What is needed
Please transcribe the data that follows exactly as given, leaving out every picture.
#####
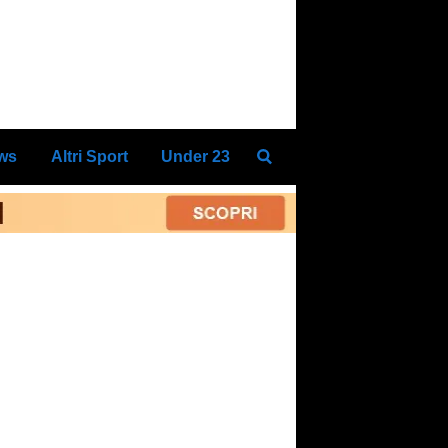
ews
Altri Sport
Under 23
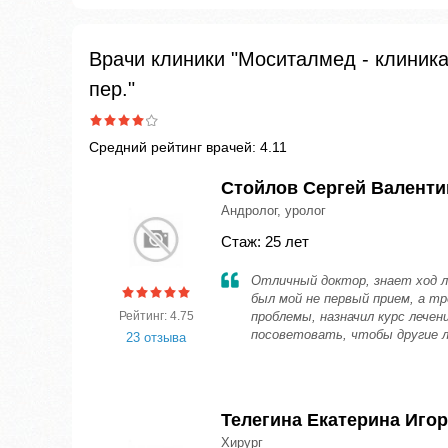
Врачи клиники "Моситалмед - клиника
пер."
Средний рейтинг врачей: 4.11
Стойлов Сергей Валент
Андролог, уролог
Стаж: 25 лет
Отличный доктор, знает ход л
был мой не первый прием, а т
Рейтинг: 4.75
проблемы, назначил курс лечен
посоветовать, чтобы другие л
23 отзыва
Телегина Екатерина Иго
Хирург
#####
Exercise result
ews
Altri Sport
Under 23
Врачи клиники "Моситалмед - клиника
пер."
Средний рейтинг врачей: 4.11
Стойлов Сергей Валент
Андролог, уролог
Стаж: 25 лет
Отличный доктор, знает ход л
был мой не первый прием, а т
Рейтинг: 4.75
проблемы, назначил курс лечен
посоветовать, чтобы другие л
23 отзыва
Телегина Екатерина Иго
Хирург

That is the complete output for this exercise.